Il mio amico sacerdote lo diceva come chi è abituato al munus suavissimum di pregare, per sé e per il popolo, l’opus Dei:

«È una misericordia liturgica: la Chiesa non vuole stancare il sacerdote proprio nei giorni in cui più vuole rallegrarlo. Gli toglie qualcosa in lunghezza, ma non gli lesina profondità; gli risparmia fatica, non contemplazione».

E aveva ragione. Perché, in quei giorni, l’Ufficio non perde grandezza: conserva il Te Deum, il tono festivo, il respiro solenne del mistero. Nelle ottave di Pasqua e di Pentecoste, le grandi ottave mistagogiche dell’anno cristiano, la Chiesa non cambia tema ogni giorno, ma torna, una e un’altra volta, sullo stesso abisso luminoso: Cristo risorto e lo Spirito effuso.
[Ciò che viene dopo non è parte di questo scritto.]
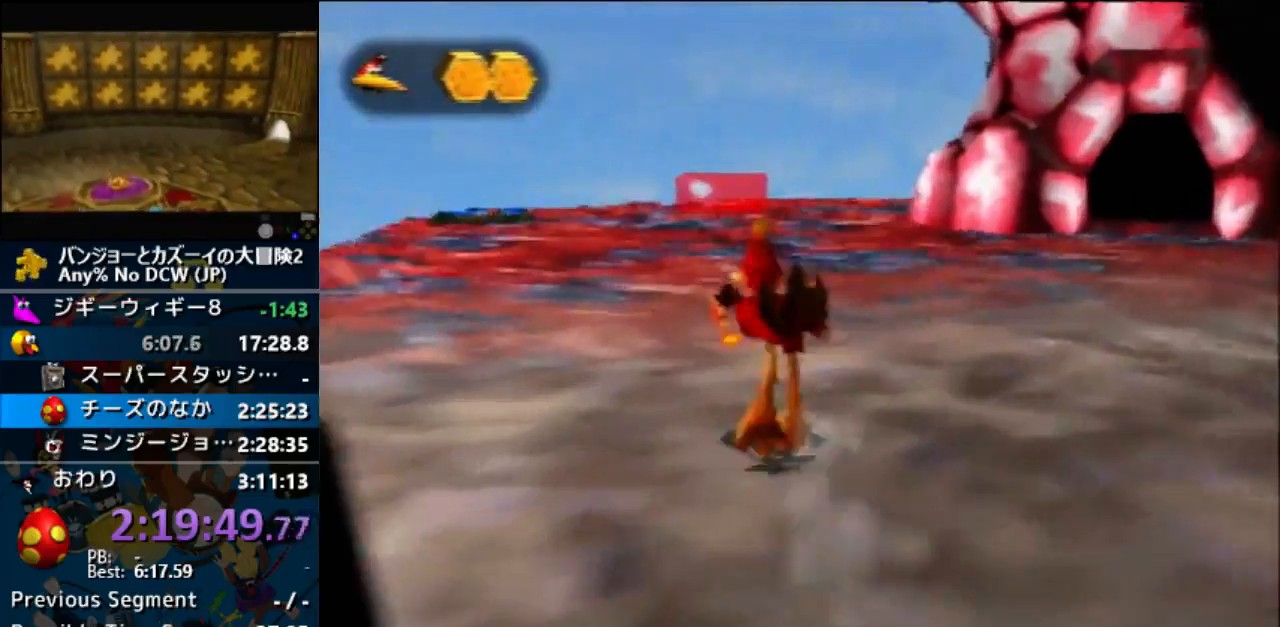
Gameplay with a controller (Nintendo layout); each line is a JSON object with the inputs held at the frame after it. "events" lists button and stick changes between this image and that frame as [ms after this image, input, new state], when the widget could be followed in between. Not read: L1 L3 R3.
{"buttons": [], "left_stick": "up", "events": [[167, "left_stick", "up-left"], [300, "left_stick", "up"], [333, "A", "down"], [500, "A", "up"]]}
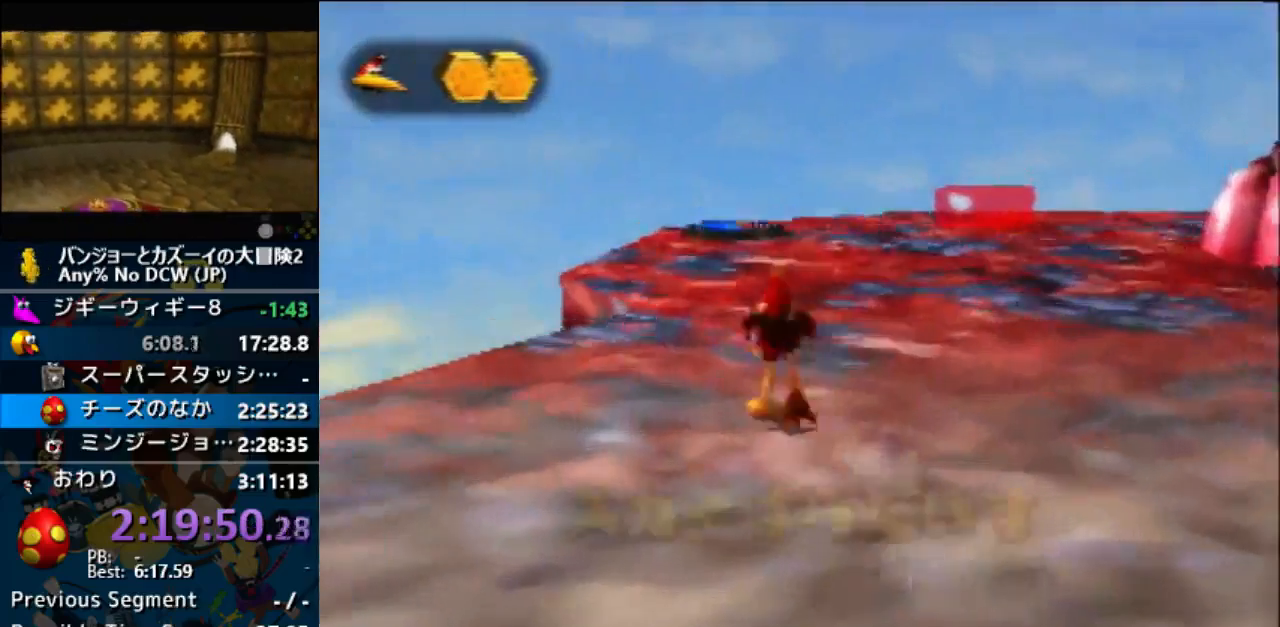
{"buttons": [], "left_stick": "up"}
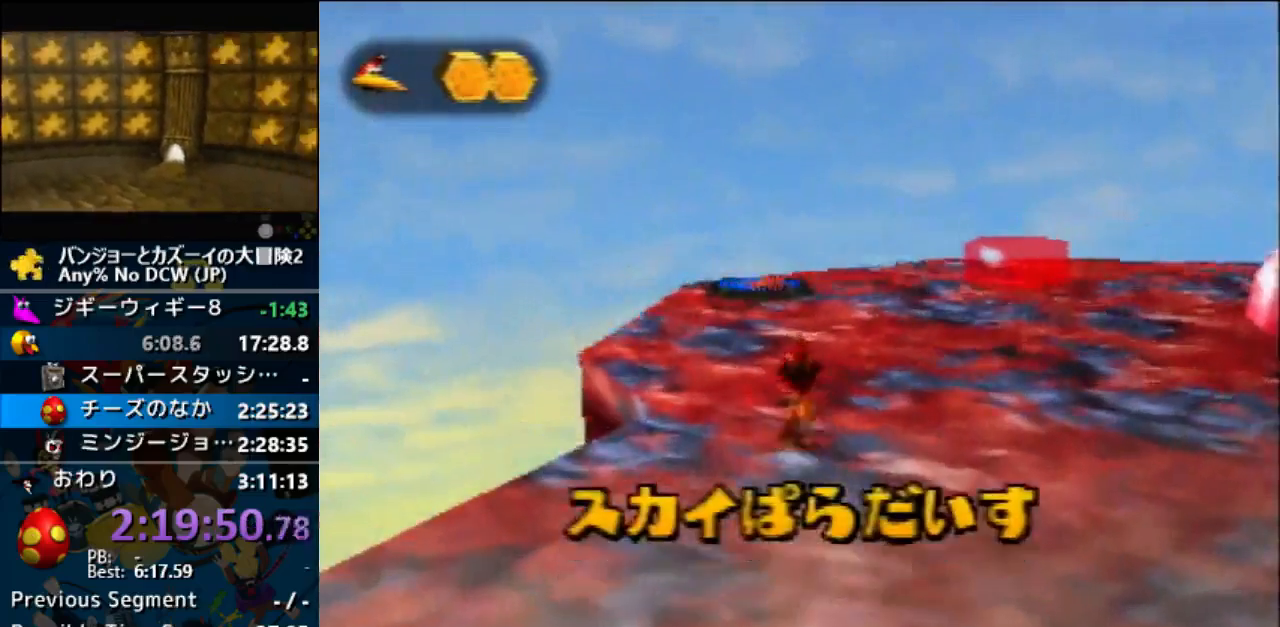
{"buttons": ["Z"], "left_stick": "up", "events": [[500, "Z", "down"]]}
«È come quando ci si trova davanti a qualcosa di troppo grande», mi diceva il mio amico. «Non serve parlare molto, ma restare lì a contemplare».

Non parlava come un rubricista, ma come un innamorato, perché ciò che gli doleva che avessero perduto i suoi fratelli sacerdoti non erano cerimonie antiche, ma densità soprannaturale: un modo di permanere davanti al mistero, con lentezza sacra.

Perché si lamentava il mio amico sacerdote?

Compresi che se quel sacerdote parlava con tanta emozione dell’ottava di Pentecoste non era per semplice nostalgia estetica né per archeologia liturgica. Tanto meno per un rifiuto viscerale del presente. Ciò che gli doleva era un’altra cosa molto più profonda: che la Chiesa contemporanea, tanto bisognosa dello Spirito Santo, abbia eliminato una settimana in cui Essa imparava a lasciarsi bruciare da Lui.

Perché l’ottava di Pentecoste insegna che lo Spirito Santo non è un ricordo pio di venti secoli fa, ma il Fuoco permanente della Chiesa. Insegna a vivere sotto il suo soffio, a indugiare, dilettandosi in Lui, lasciandosi modellare da Lui.

Mentre mi parlava il mio amico, ricordai quelle parole antiche che per secoli hanno risuonato nella liturgia romana durante otto deliziose giornate:

«Emitte Spiritum tuum et creabuntur, et renovabis faciem terræ.» «Manda il tuo Spirito e saranno creati, e rinnoverai la faccia della terra».

Forse, in fondo, il mio amico sacerdote non si lamentava solo di un’ottava perduta; forse si doleva, soprattutto, che oggi non ci ricreiamo con il Consolatore, godendo per otto giorni interi accanto alla Fiamma d’Amore viva.